Google is not the only one working on driverless cars, even though their research is making the most headlines. Last week, German researchers gave reporters a demonstration of their secretive, self-driving vehicle in Berlin. Much like Google’s approach, the German team is using a 360-degree roof-mounted scanner to identify the vehicle’s surroundings.
Researchers from Free University in Berlin have been working on their prototype, a heavily-modified Volkswagen Passat, for four years. They say that the laser scanner, combined with a GPS system and other sensors, can monitor traffic, sense pedestrians, buildings and other objects from up to 70 meters away, and detect traffic signals with a reaction time that is markedly faster that that of a human.

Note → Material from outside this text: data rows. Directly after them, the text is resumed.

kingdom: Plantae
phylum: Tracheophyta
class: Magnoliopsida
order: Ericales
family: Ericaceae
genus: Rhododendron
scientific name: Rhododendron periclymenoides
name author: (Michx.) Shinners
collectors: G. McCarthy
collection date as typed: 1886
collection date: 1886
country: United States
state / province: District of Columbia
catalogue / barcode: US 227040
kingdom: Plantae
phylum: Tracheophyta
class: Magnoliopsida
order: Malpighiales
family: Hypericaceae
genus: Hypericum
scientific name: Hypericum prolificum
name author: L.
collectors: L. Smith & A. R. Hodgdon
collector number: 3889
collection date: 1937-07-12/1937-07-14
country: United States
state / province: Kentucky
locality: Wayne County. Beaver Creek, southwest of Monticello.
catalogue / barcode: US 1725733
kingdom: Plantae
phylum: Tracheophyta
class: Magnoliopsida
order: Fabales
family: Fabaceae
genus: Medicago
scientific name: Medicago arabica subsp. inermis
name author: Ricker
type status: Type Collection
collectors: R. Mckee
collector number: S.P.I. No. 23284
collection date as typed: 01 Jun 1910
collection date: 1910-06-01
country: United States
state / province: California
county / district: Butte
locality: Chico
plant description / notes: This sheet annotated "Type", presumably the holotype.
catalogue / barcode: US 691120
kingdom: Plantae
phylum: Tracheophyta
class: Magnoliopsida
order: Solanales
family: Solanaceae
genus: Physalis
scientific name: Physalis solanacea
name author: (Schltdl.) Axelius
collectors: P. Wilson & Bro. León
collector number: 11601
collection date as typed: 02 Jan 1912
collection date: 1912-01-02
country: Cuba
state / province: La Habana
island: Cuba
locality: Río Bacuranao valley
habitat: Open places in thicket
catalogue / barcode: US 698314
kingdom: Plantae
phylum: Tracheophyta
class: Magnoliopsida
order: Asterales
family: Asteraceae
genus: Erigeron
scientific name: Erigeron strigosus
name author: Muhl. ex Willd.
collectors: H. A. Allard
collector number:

“There’s a big trend for completely computer-controlled cars – many companies and research centers in several countries are working on it, and it is hard to say who’s got the most-developed vehicle at the moment,” Ferdinand Dudenhoeffer, an automotive economics professor at the University of Duisburg-Essen, told the AP. “Even today’s cars are often partially computer-controlled, for example when it comes to parking or emergency brakes.”
Dudehoeffer predicts that self-driving cars could be ready for production within the next decade. However, they will likely be expensive, so people who are shopping for cars with an auto loan may want to put their dreams aside for the time being and stick with something a bit more traditional.